MedSciNet has implemented the online database for comparison of respiratory support on extremely preterm infants.

MedSciNet has implemented the online database for the Comparison Of Respiratory Support After Delivery on infants born before 28 weeks gestational age (CORSAD28) study. It is a randomized control trial to test a new medical device designed to reduce the need for intubation and mechanical ventilation in extremely preterm infants.

Extremely preterm infants (<28 weeks gestational age) have immature lungs and often have difficulties transitioning to breathing after birth. There are several respiratory support treatments available to aid in this transition, such as continuous positive airway pressure (CPAP), aiming to establish stable spontaneous breathing. When this is not possible, infants are intubated and mechanically ventilated, which is associated with higher morbidity compared to infants breathing with CPAP support.
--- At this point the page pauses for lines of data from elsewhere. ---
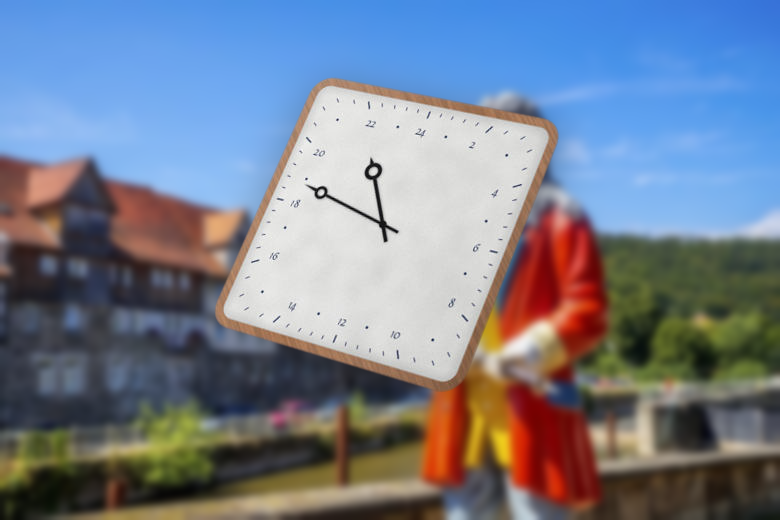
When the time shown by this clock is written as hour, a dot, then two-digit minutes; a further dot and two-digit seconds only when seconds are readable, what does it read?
21.47
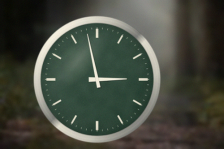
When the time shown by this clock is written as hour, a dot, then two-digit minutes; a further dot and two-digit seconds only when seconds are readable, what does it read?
2.58
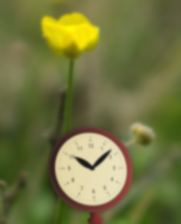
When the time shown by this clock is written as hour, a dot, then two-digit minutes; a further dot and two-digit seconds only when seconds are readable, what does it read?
10.08
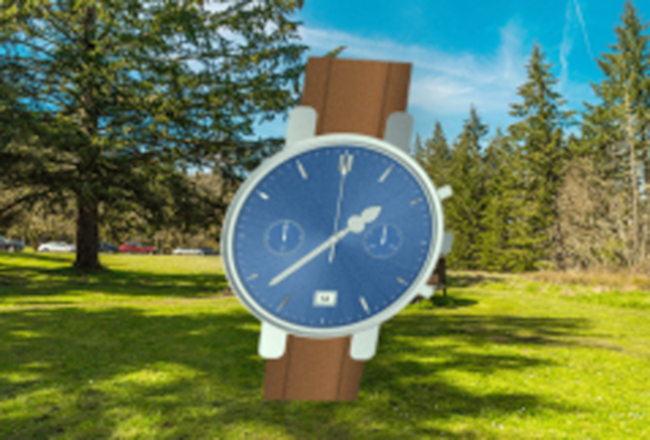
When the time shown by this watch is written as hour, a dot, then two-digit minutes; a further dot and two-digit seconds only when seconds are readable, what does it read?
1.38
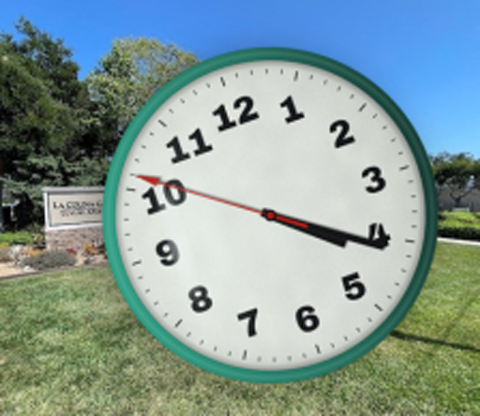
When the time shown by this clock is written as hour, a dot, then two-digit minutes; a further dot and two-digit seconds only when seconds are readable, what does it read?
4.20.51
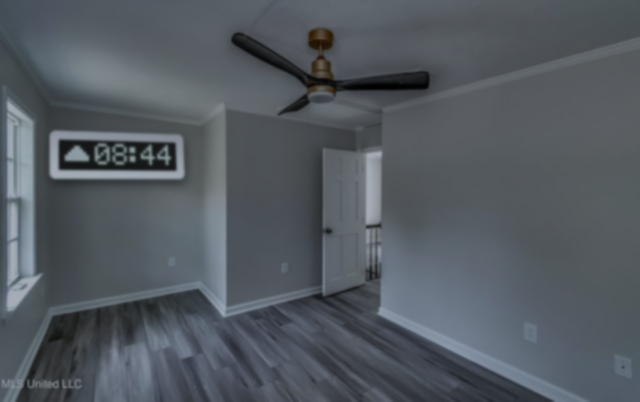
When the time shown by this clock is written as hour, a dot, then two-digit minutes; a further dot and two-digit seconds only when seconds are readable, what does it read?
8.44
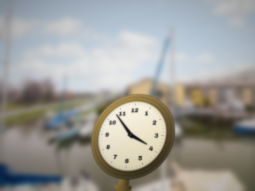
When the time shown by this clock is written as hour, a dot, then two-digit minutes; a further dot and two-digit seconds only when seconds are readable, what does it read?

In Sweden, 60% of infants born before 28 weeks of gestational age were intubated in 2012-2013 (Swedish Neonatal Quality Register). The additional work that the infant must perform, when breathing through a CPAP support system (imposed work of breathing) may be an important factor for treatment failure and subsequent need for intubation. A new respiratory support device that is more pressure stable and has low imposed work of breathing has been developed in Östersund and at the Karolinska University Hospital. The CORSAD28 trial will compare the new device with a reference T-piece resuscitation system, in respiratory support for the first 10-30 minutes of life. The new device is undergoing CE marking and has been licensed for production and commercialization.